* **Extracted material**:
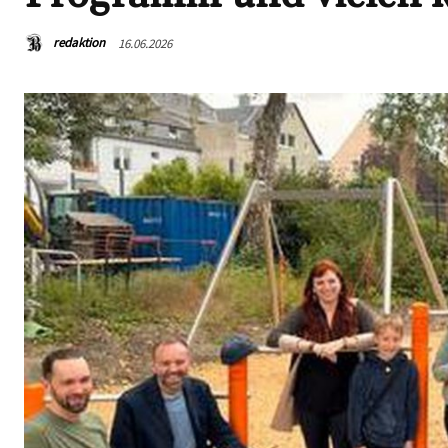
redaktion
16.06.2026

==

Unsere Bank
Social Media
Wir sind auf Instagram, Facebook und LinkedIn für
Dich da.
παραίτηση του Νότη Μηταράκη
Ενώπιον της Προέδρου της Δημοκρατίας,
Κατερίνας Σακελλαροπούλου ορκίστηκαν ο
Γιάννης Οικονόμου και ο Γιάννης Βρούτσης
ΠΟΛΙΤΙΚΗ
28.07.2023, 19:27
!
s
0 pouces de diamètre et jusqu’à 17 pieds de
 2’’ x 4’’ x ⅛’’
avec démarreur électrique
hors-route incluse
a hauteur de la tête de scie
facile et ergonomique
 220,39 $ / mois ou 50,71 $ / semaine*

* **Required work**: An exact copy of the lines above, from the one containing "Wir sind auf" through the one containing "220,39 $ / mois ou 50,71 $ / semaine*", is the whole of the answer.

* **Solution below**:
Wir sind auf Instagram, Facebook und LinkedIn für
Dich da.
παραίτηση του Νότη Μηταράκη
Ενώπιον της Προέδρου της Δημοκρατίας,
Κατερίνας Σακελλαροπούλου ορκίστηκαν ο
Γιάννης Οικονόμου και ο Γιάννης Βρούτσης
ΠΟΛΙΤΙΚΗ
28.07.2023, 19:27
!
s
0 pouces de diamètre et jusqu’à 17 pieds de
 2’’ x 4’’ x ⅛’’
avec démarreur électrique
hors-route incluse
a hauteur de la tête de scie
facile et ergonomique
 220,39 $ / mois ou 50,71 $ / semaine*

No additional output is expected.